Sunday, August 25, 2013

File Under "Correspondents, Unlikely"

Consider my mind blown, courtesy of the endlessly fascinating Joan Crawford Best.

Oh, I know it's not really him, as it's surpassingly unlikely that he was living on Flatbush Avenue in 1958.  Still, don't you adore the image of the 13-year-old future reggae superstar sitting there in the dark of a Brooklyn theatre - watching, given the timing, a second-run screening of The Story of Esther Costello - and writing off to his secret idol?  I'm sure he would have been thrilled to gain a little insight into the beauties of Acapulco.

Crawford's letters are remarkable.  Not for their content - the very opposite - but for their incredible quantity, and for the even, impersonal, unnervingly mechanical tone, identical in each of all the thousands of them, whether she was writing to the most obscure fan or dearest friend.  One imagines her, in one of her immaculate, HarrietCraigische Hollywood Regency interiors on tony Bristol Avenue, busy stuffing the sleeves of yet another outfit with tissue paper as she dictates, in a sharp, smoke- and vodka-inflected monotone, two or three dozen more missives for the day.  The hapless secretary (barefoot for the white carpets, clad in my mind's eye in a shapeless blue smock provided for some long-forgotten sanitary reason) struggles not so much to keep up as simply to stay awake as she takes down the steady, implacable stream of words, words, words about the upcoming trip to Paris and the happiness of the poodles and the latest script for Warners or G.E. Theatre or worse.

And off the pale-blue envelope goes, to an eagerly waiting young Jamaican emigré back East in Ditmas Park...


  1. "Little darling, don't shed no tears
    No woman no cry"

    And she probably never did.


  2. balls of steel ↔ steel drums...
    it's a lock for me.

  3. The key to the letter is the very telling phrase "How nice of you to remember us." It's called a paradox statement. If you parse the statement, "How nice of you" neither suggests or implies that the writer neither appreciates the effort, or is impressed by it. It doesn't mean that she enjoyed the letter, either. It certainly isn't a thank you, or anything that would imply that you should do it again. It could also mean that its nice that you could forth this, or any effort.
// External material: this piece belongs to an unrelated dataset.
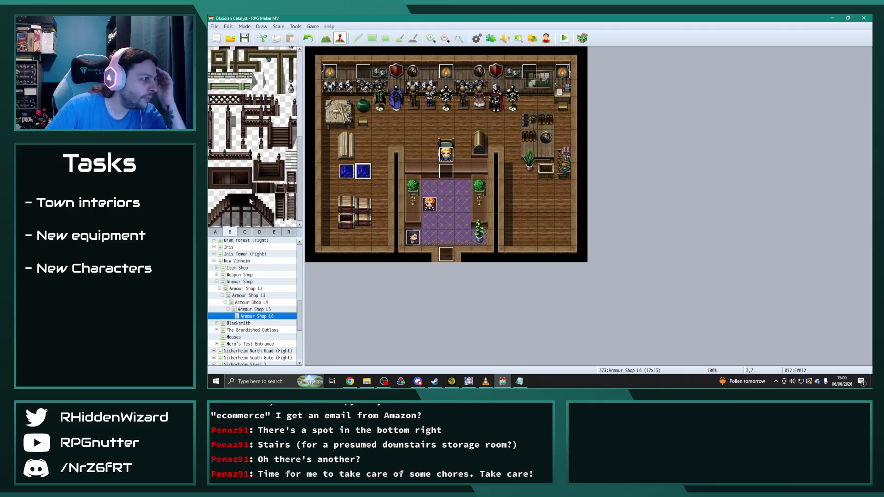
{"action": "scroll", "coordinate": [258, 198], "scroll_direction": "down", "scroll_amount": 10}
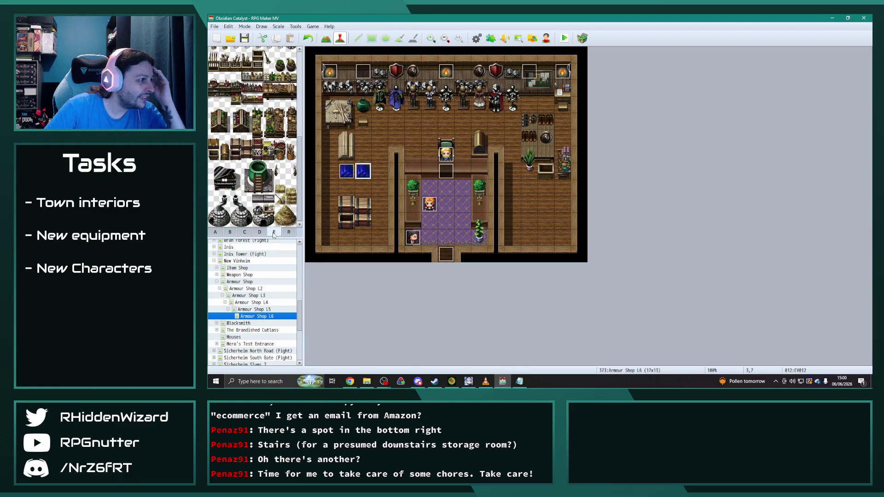
{"action": "scroll", "coordinate": [271, 198], "scroll_direction": "up", "scroll_amount": 1}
    If you ever encounter a person who brags about how great their sex live is, or how much money they have in the bank, drop "How nice for you," and change the subject. It recognizes that they said something by not saying any thing the would encourage more on that topic.

    And this is what Crawford does. She gives nothing of herself to the writer, and it isn't much of what she does give aside from her travelogue plans. What she does give is that signature, which says "I am bigger than you'll ever be."

  4. i can just see joan's face
    after this was said to her.
    it might have won her an oscar.

  5. Apparently, Mr. Marley moved to the US in 1966 to be near his mother in Wilmington, Delaware. Dunno if he lived in Flatbush, but East Flatbush has had a Bob Marley Blvd since 2006 or so.